CAPE TOWN - The South African government says it doesn't believe western military intervention in Syria will solve the ongoing conflict in the country.

The opposition Syrian National Coalition has urged western powers to act quickly and to launch a punitive strike against Syrian President Bashar al-Assad's government in retaliation to an alleged chemical attack last week.

But the United Nations (UN) has pleaded for more time for diplomacy.

The South African government agrees and says UN weapons inspectors should be allowed more time to complete their investigation and announce their findings.

It says only the UN Security Council can mandate the use of military force if other measures are deemed insufficient in bringing about a solution to the crisis.

The International Relations Department's Clayson Monyela says the department doesn't believe military intervention is the answer.

He says government rather wants all parties involved in the conflict to engage in a national dialogue, free of violence.

"We don't believe any military attack on Syria would bring about any sustainable lasting political solution to what is happening there."

Meanwhile, UN Secretary-General Ban Ki-moon says UN weapons inspectors will continue their investigations until Friday and plan to leave by Saturday morning.

Ki-moon said the team would report to him as soon as they come out of the country.

He also said he had spoken to US President Barack Obama on Wednesday about the situation in Syria, discussing how they can expedite the process of investigation.

Obama made the case on Wednesday for a limited military strike against Syria in response to the chemical attack.

Ki-Moon said anyone using poison gas must be held accountable, but a peaceful solution was best.

"Use of chemical weapons by anyone, for any reason, under any circumstances is a crime against humanity and must be held accountable.
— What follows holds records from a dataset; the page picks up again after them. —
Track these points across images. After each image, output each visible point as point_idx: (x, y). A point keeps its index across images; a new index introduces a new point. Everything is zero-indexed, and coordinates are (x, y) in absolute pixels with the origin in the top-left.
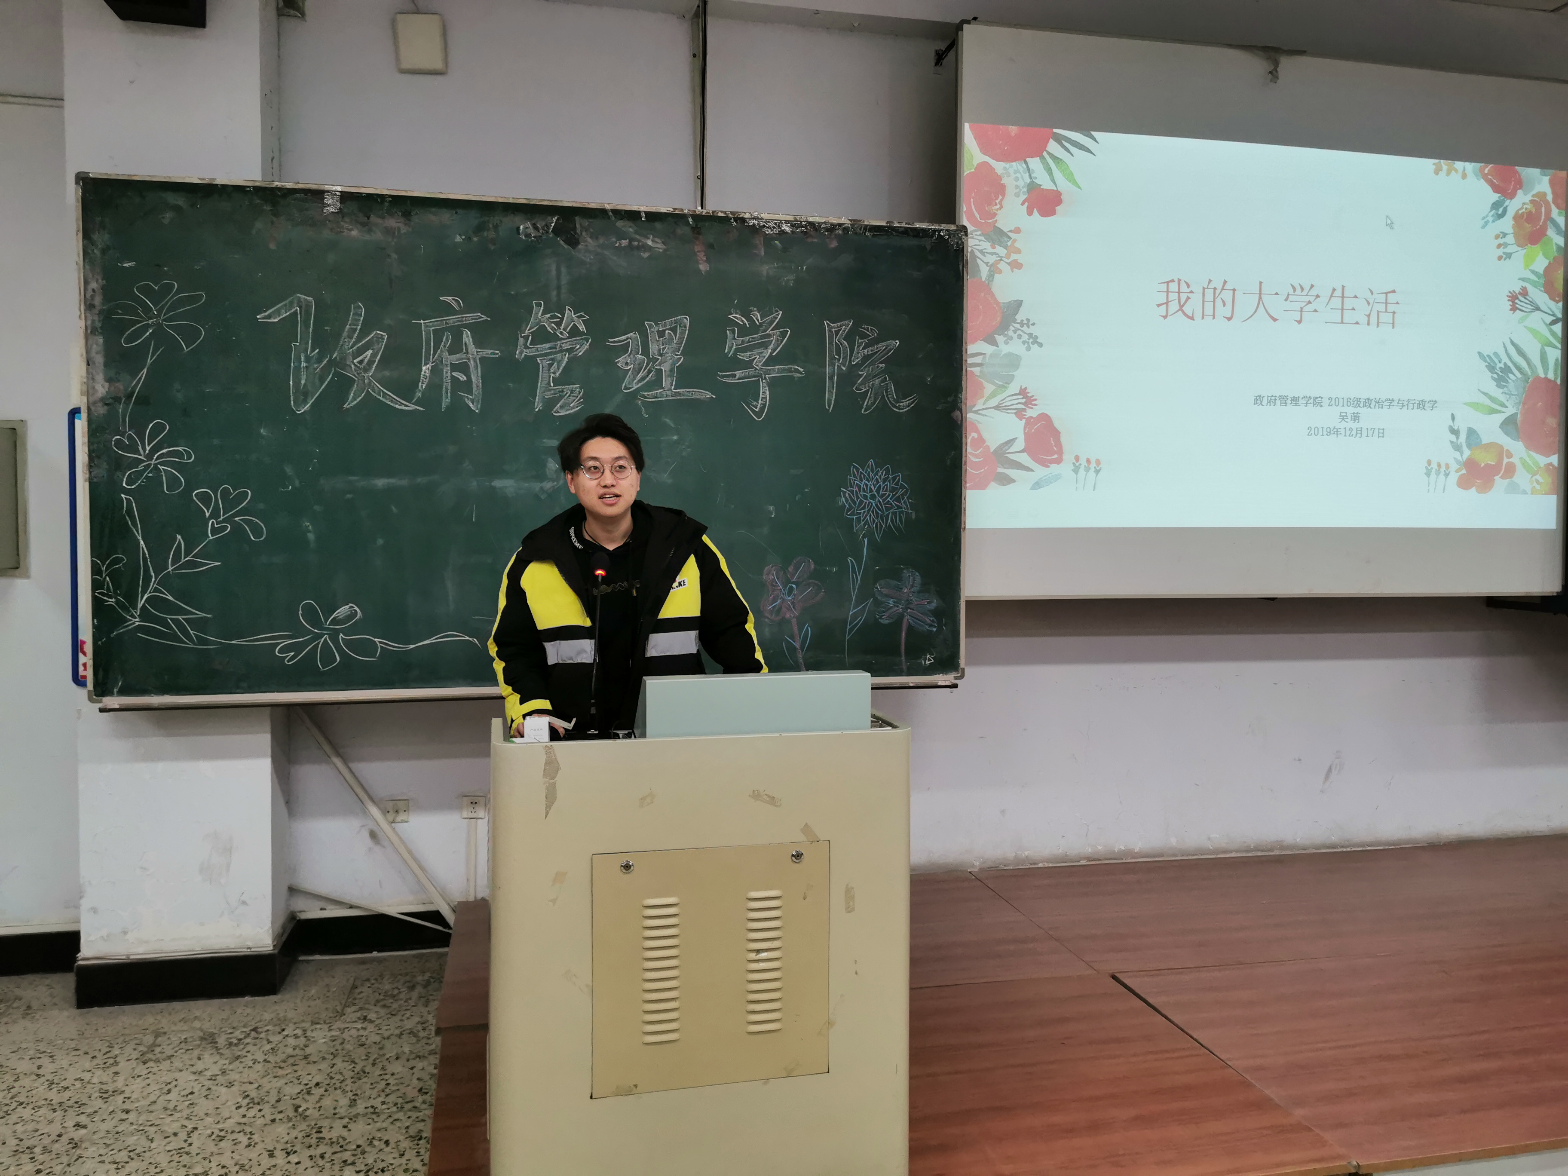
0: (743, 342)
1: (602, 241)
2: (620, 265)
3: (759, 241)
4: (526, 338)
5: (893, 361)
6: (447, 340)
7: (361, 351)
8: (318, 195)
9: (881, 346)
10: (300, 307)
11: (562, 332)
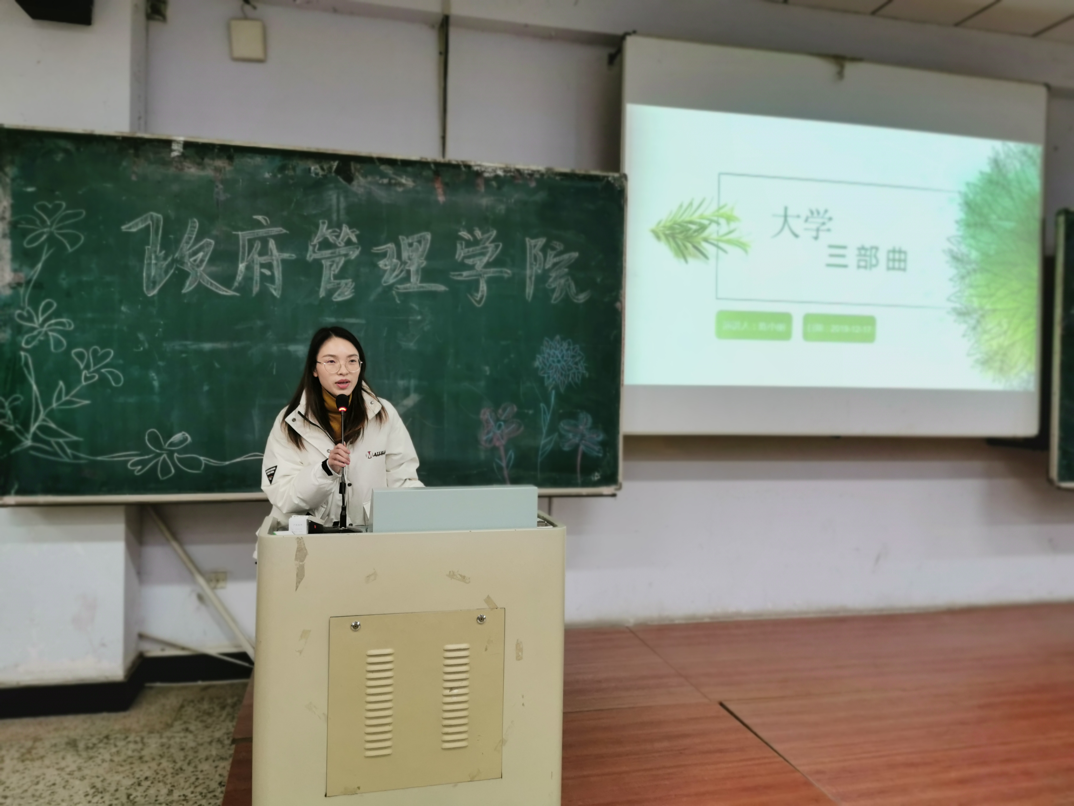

It is important that all the differences of opinions should be resolved by peaceful means, through dialogue."

Syria's civil war has killed more than 100,000 people since 2011 and driven millions from their homes with many crossing into Turkey, Lebanon, Jordan and Iraq.


Archbishop Emeritus Desmond Tutu has added his voice to warnings that a military strike by the west could lead to an escalation of tensions.

Tutu has called for world powers to talk further about the crisis saying it requires human not military intervention.

Tutu says the crisis in Syria offers an opportunity for world powers to talk about difficult topics such as relationships between the west, the Islamic world and Israel and Palestine.

He says the risk of intervention is simply not worth it and further bloodshed must be avoided.

Tutu says what's important is to lay a foundation of peace in the region and to create better understanding.